I'm struggeling with some small gaps in the reasoning of the problem as stated in the title.
We asume $X: \Omega \rightarrow \mathbb{R}^+$ is a r.v.(random variable). We can easily prove that if this is true that $Y = \log(X + 1)$ also is measurable because $f(\cdot)=\log(\cdot)$ and $g(\cdot)=\cdot + 1$ are both continuous hence the concatentation too and $Y$ is also a r.v.. Yes, this follows from the fact that for continuous functions $h$ open sets in the codomain get mapped to open sets in the domain under the inverse of the continuous function $h^{-1}$. If you now consider the fact that the Borel algebra on the reals $\mathbb{R}^+$ gets generated by open sets $Y$ is also a r.v.
With a little work see that $\int_{\Omega} |Y(\omega)| \,d\mathbb{P}(\omega) \leq 2\int_{\Omega} |X(\omega)| \,d\mathbb{P}(\omega) < \infty$, hence $Y$ is integrable.
Now for the sketchy part, let's consider $h = f \circ g$ we would like to calculate $\mathbb{E}(Y)$ which according to this reference is equal to $\int_{0}^{\infty} (1-F_Y(y)) \,dy$, because $Y$ has a support that is non-negative.
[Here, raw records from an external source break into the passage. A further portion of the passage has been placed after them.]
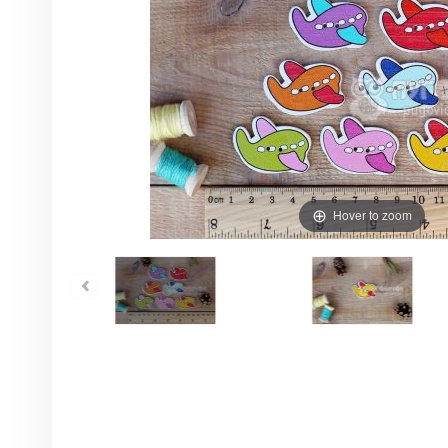
Hover to zoom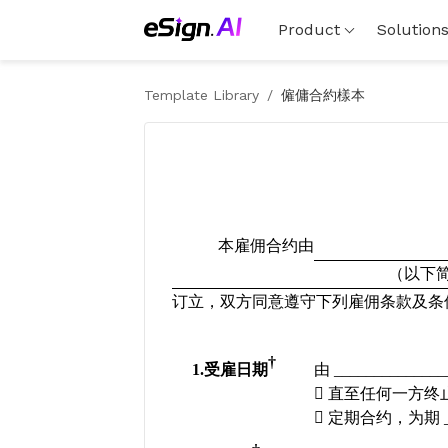
Product
Solution
Template Library
/
僱傭合約樣本
本雇佣合约由
（以下
订立，双方同意遵守下列雇佣条款及条
†
1.
受雇日期
由
 ______________

直至任何一方终

定期合约，为期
Why though? It seems to me that in the proof there is an interchange of integrals and hence this is not so trivial and I want to apreciate why exactly this is true! Furthermore if we consider this reference, the fact that $Y = h(X)$, $y = h(x)$ and that $h$ is monotonically increasing, overmore we have $\frac{\,dh}{\,dx}(x) = \frac{1}{1+x}$ and throwing it all together we get the desired equality $\mathbb{E}(Y) = \int_{0}^{\infty} \frac{1-F_X(x)}{x + 1} \,dx$
Are all my steps legitimate? Should I expand on some steps? How can i make my point watertight?
Thank you so much guys hope to hear from you soon!